- PASSAGE TO READ -

***

Don't think women like hiking?
Okay, yeah, you like it just fine. Yeah, and that's fine, but Junko stays focused, and by her mid twenties, she summoned every one of Japan's most prominent peaks.
Wow.
This includes Mount Fuji, which is about twelve four hundred feet above sea level. And she's funding these climbs by working as an editor for an academic journal and giving piano and English lessons. She does it all, I mean, and she's tiny.
Yeah.
She spends most of her downtime either climbing or training with the hopes of summoning larger and larger peaks. And then in nineteen sixty five, Junko meets a man named Masu Nobu Tabei. He's a seasoned Japanese mountaineer in his own right. So she falls in love with another mountaineer.
That's romantic. I gotta find someone who at least who likes yourself supports your hobby.
Yeah. They fall in love and they're married the next year when Junko is twenty seven years old. But her parents don't approve of this marriage because Masunobu doesn't have a college degree, but Junko marries him anyway. She doesn't give a shit about anything. She's like, oh is that your opinion about my life, I'll see you later.
Enjoy it.

***

- DATASET -
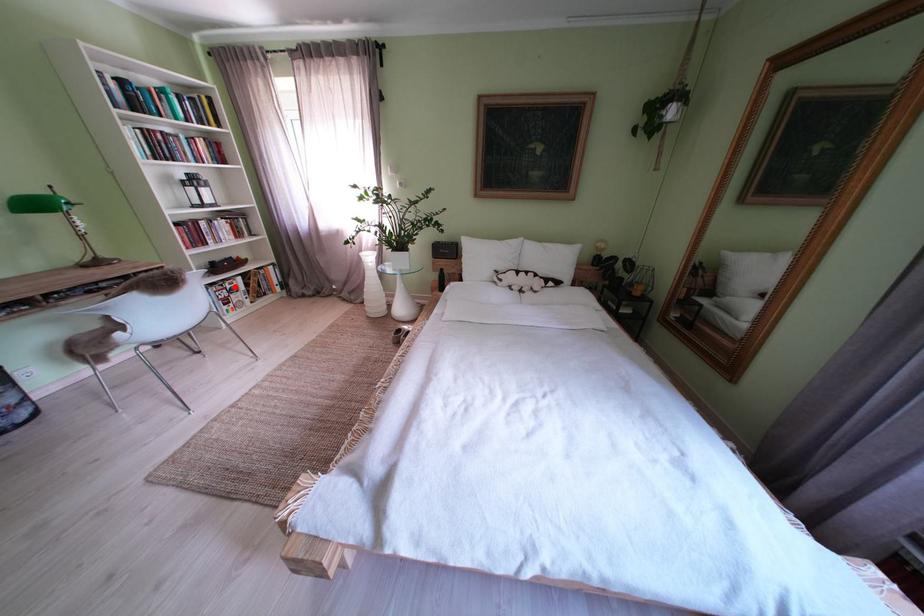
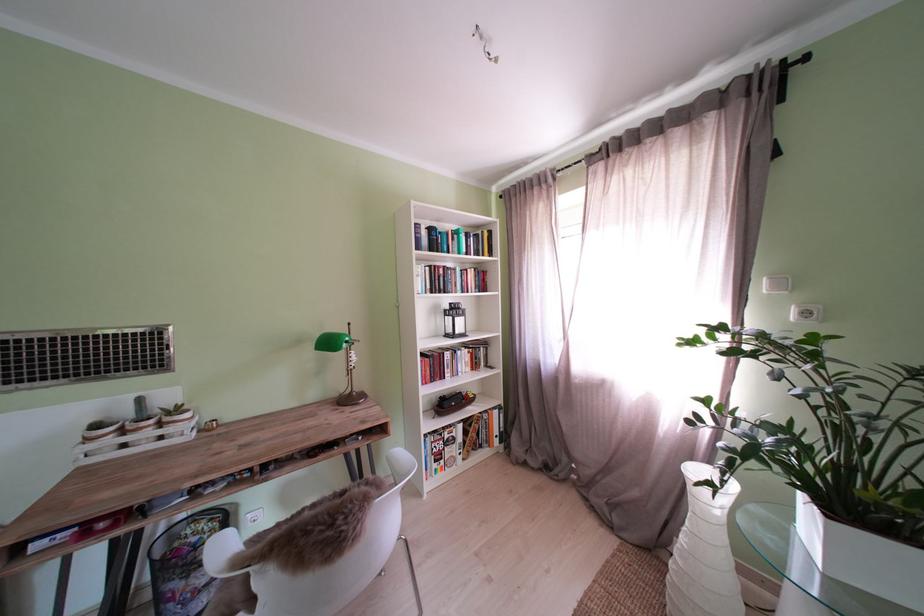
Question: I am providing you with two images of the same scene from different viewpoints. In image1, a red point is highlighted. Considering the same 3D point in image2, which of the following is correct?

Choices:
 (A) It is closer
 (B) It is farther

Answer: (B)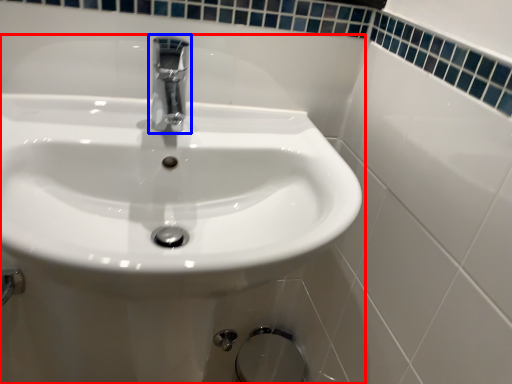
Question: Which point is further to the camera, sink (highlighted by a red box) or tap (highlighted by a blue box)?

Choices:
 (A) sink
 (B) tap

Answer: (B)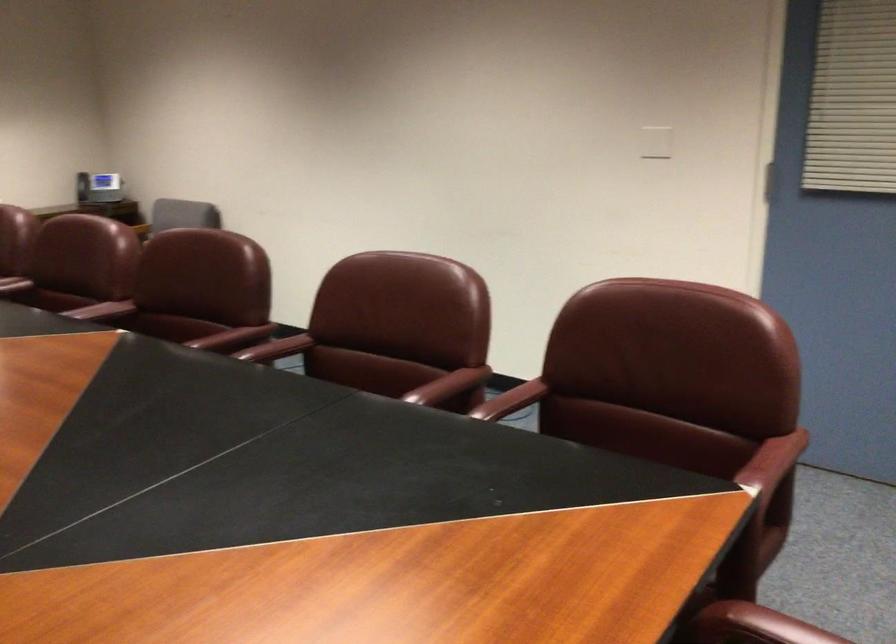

***

- HOW TO COMPLETE THIS TASK -
Copy out the conversation about Junko's early climbing and marriage above, word for word from start to finish.

- ANSWER SPACE -
Don't think women like hiking?
Okay, yeah, you like it just fine. Yeah, and that's fine, but Junko stays focused, and by her mid twenties, she summoned every one of Japan's most prominent peaks.
Wow.
This includes Mount Fuji, which is about twelve four hundred feet above sea level. And she's funding these climbs by working as an editor for an academic journal and giving piano and English lessons. She does it all, I mean, and she's tiny.
Yeah.
She spends most of her downtime either climbing or training with the hopes of summoning larger and larger peaks. And then in nineteen sixty five, Junko meets a man named Masu Nobu Tabei. He's a seasoned Japanese mountaineer in his own right. So she falls in love with another mountaineer.
That's romantic. I gotta find someone who at least who likes yourself supports your hobby.
Yeah. They fall in love and they're married the next year when Junko is twenty seven years old. But her parents don't approve of this marriage because Masunobu doesn't have a college degree, but Junko marries him anyway. She doesn't give a shit about anything. She's like, oh is that your opinion about my life, I'll see you later.
Enjoy it.